My gun expert gave me his notes on my gun usage this weekend, and I was able to incorporate them all yesterday, so this week has already been more productive than the last two. Which is good, because right now there's a workman covering my hardwood with black plastic preparatory to gutting my back porch, and I expect to be a little distracted for the next four months.
Anyway, there is a moment of frozen stupidity I have to go through right before I look at any notes anybody gives me on a work; a moment in which I feel certain I'm about to find out exactly how inept, ignorant, and unworthy I am. This is the sensitive ego blocking the path forward, and as usual yesterday I shoved it aside and got on with business. The notes were exactly what I needed. Now Len's ears ring for the correct amount of time after her gun battle, she does not hear a bullet whine through the air because they only do that when they ricochet, and she does not release a non-existent safety or skip cocking the weapon. I also know more about how sound travels in the Hill Country.
Although it wasn't in his brief, my expert also asked me a question in passing about another matter, which caused me to look for the answer, which made me realize that in the press of trying to write an action sequence I had made a factual blunder, which is now corrected. So if my expert had been paid, he would have earned a bonus. As it is, I think I need to bring game snacks he can share next time.

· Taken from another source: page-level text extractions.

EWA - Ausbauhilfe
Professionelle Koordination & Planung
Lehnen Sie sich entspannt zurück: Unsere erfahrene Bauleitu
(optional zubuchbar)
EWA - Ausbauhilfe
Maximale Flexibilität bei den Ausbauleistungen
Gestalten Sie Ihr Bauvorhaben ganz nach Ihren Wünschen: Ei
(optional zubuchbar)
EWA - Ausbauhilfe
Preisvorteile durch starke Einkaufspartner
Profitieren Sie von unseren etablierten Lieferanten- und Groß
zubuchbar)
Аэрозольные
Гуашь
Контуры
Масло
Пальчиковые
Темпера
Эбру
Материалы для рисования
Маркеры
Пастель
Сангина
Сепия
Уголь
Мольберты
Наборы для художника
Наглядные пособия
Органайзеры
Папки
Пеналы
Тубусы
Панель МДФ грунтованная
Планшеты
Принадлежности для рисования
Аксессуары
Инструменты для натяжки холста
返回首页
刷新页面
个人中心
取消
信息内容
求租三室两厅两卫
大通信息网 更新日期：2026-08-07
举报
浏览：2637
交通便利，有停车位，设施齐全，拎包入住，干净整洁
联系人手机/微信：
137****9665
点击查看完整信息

The ego is a peculiar thing, and more often a hindrance than a help in any kind of real work. I am far from unusual in having that moment of frozen stupidity, which makes us want to avoid reading critiques of our work, and which will also lead us to argue with critiques of our work, regardless of the nature or value of the critique. As human beings, we have a tendency to prefer to maintain our opinion of ourselves; but this works contrary to our best interest, as it leads us to prefer to ignore, or even defend, a mistake rather than to correct it.
This is the same destructive force that will prefer the appearance of integrity to its reality; that leads us to remain ignorant rather than gain knowledge by asking a question that we fear will make us sound stupid; that keeps us tackling problems over and over again with techniques that have failed repeatedly, because we think they ought to work, and because the alternatives offend our sense of how the world ought to operate.
I have witnessed more than one diagnosed paranoid, and it struck me that the methods by which these people distort their perception of the world is indistinguishable, except in degree, from those the rest of us use. Many of us would rather be miserable and ineffectual for the rest of our lives than admit to having once been wrong.
Whatever work you're doing, it's not about you. It's about the work. Put yourself to one side and focus on the work, and then you won't have to pretend your way to self-esteem. You'll have good work to build it on.